The headline above a column published over the weekend in the Washington Post declared “I don’t want your god in charge of my health care.”
Writer Kate Cohen, in the September 26 column, describes a scenario where a patient is considering tubal ligation after a planned Caesarean section because she doesn’t want to get pregnant again.
Factors that may affect the patient’s decision are “her vision of her reproductive future, her doctor’s advice, state regulations, the recommendations of the American College of Obstetricians and Gynecologists,” wrote Cohen.
Factors that most patients don’t consider are “God’s purposes,” “God’s will,” or “the truth that life is a precious gift from God.”
This week, an influential religious body here in North Carolina affirmed a resolution in support of the right to an abortion that its members first adopted more than 50 years ago.
Three years before the U.S. Supreme Court’s Roe v. Wade decision that struck down several Texas laws that criminalized abortion, the North Carolina Council of Churches (NCCC) in 1970 issued a resolution during its annual assembly that urged “faith communities, faith leaders, physicians, and hospitals to support the right of a woman to end a ‘problem pregnancy’ by ‘therapeutic abortion,’” according to a Tuesday press release.
In late June, Roe v. Wade was overturned by a much more conservative U.S. Supreme Court, whose members include at least three followers of the Catholic faith.
Cohen did not mention the religious makeup of the nation’s highest court, but the columnist did point to a 2020 report by a nonprofit health advocacy group that found four of the 10 largest health systems in the United States were Catholic and that number is likely to grow.
NCCC officials stated in the release that the religious body reaffirms its commitment made 52 years ago and “strongly declares that reproductive choice is a healthcare decision that women should make in conversation with their trusted friends, family, and medical providers without embarrassment, excessive cost, and unwarranted delay.”
The Council, according to the release, “stands by those words today.”
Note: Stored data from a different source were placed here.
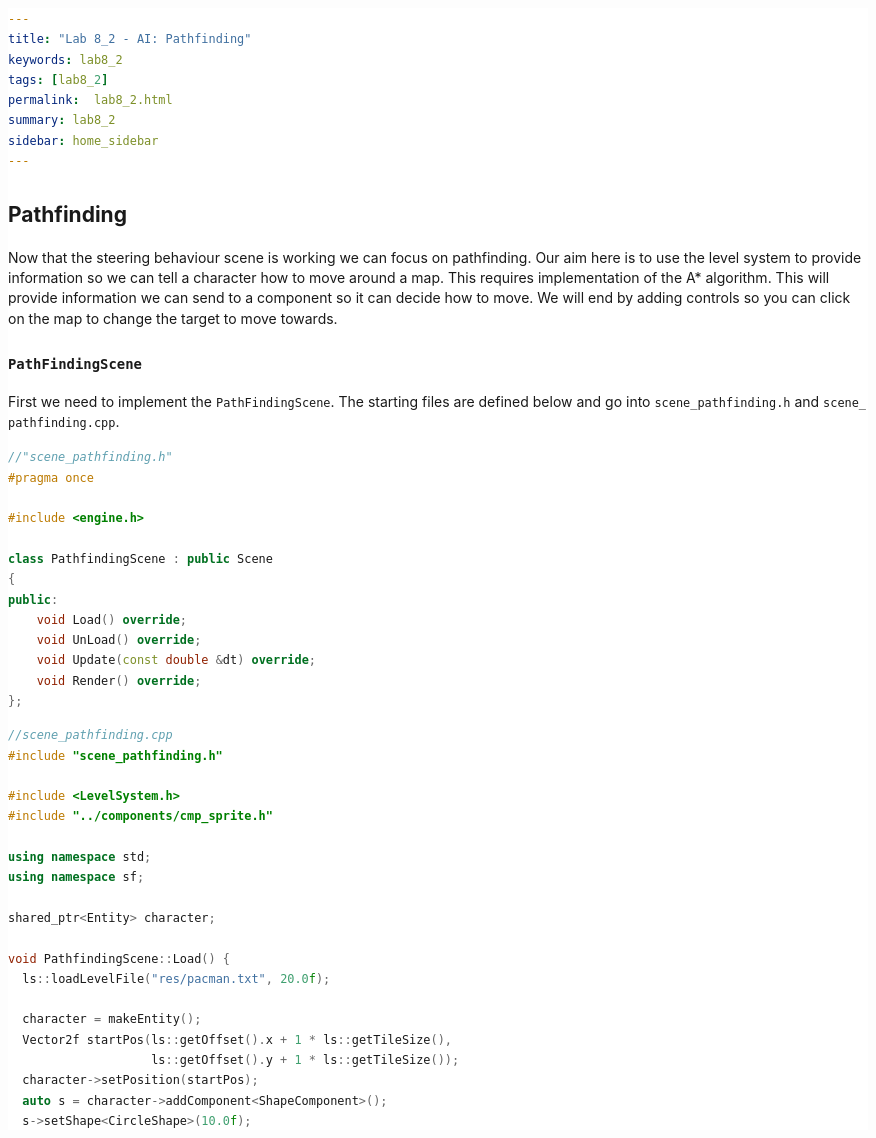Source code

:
 ```yaml
---
title: "Lab 8_2 - AI: Pathfinding"
keywords: lab8_2
tags: [lab8_2]
permalink:  lab8_2.html
summary: lab8_2
sidebar: home_sidebar
---
```


## Pathfinding

<video class="middle" width="300" height="300" loop autoplay>
  <source src="assets/videos/pathfinding.mp4" type="video/mp4">
</video>

Now that the steering behaviour scene is working we can focus on pathfinding. Our aim here is to use the level system to provide information so we can tell a character how to move around a map. This requires implementation of the A\* algorithm. This will provide information we can send to a component so it can decide how to move. We will end by adding controls so you can click on the map to change the target to move towards.

### `PathFindingScene`

First we need to implement the `PathFindingScene`. The starting files are defined below and go into `scene_pathfinding.h` and `scene_pathfinding.cpp`.

```cpp
//"scene_pathfinding.h"
#pragma once

#include <engine.h>

class PathfindingScene : public Scene
{
public:
    void Load() override;
    void UnLoad() override;
    void Update(const double &dt) override;
    void Render() override;
};
```

```cpp
//scene_pathfinding.cpp
#include "scene_pathfinding.h"

#include <LevelSystem.h>
#include "../components/cmp_sprite.h"

using namespace std;
using namespace sf;

shared_ptr<Entity> character;

void PathfindingScene::Load() {
  ls::loadLevelFile("res/pacman.txt", 20.0f);

  character = makeEntity();
  Vector2f startPos(ls::getOffset().x + 1 * ls::getTileSize(),
                    ls::getOffset().y + 1 * ls::getTileSize());
  character->setPosition(startPos);
  auto s = character->addComponent<ShapeComponent>();
  s->setShape<CircleShape>(10.0f);
```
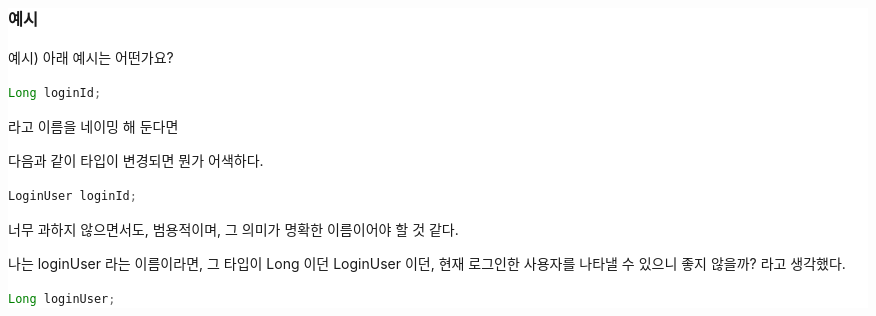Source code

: ### 예시 
예시) 아래 예시는 어떤가요?

```java
Long loginId;
```

라고 이름을 네이밍 해 둔다면

다음과 같이 타입이 변경되면 뭔가 어색하다.

```java
LoginUser loginId;
```

너무 과하지 않으면서도, 범용적이며, 그 의미가 명확한 이름이어야 할 것 같다.

나는 loginUser 라는 이름이라면, 그 타입이 Long 이던 LoginUser 이던, 현재 로그인한 사용자를 나타낼 수 있으니 좋지 않을까? 라고 생각했다.

```java
Long loginUser;
```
“It’s been over 50 years since the Council needed to speak about reproductive health, a testimony that, while imperfect, our nation did have guardrails protecting a woman’s ability to make her own health care choices,” Rev. Dr. Jennifer Copeland, NCCC’s executive director, stated in the release. “As those guardrails begin to weaken in some places, we feel we must speak again to affirm the decision making agency of women.”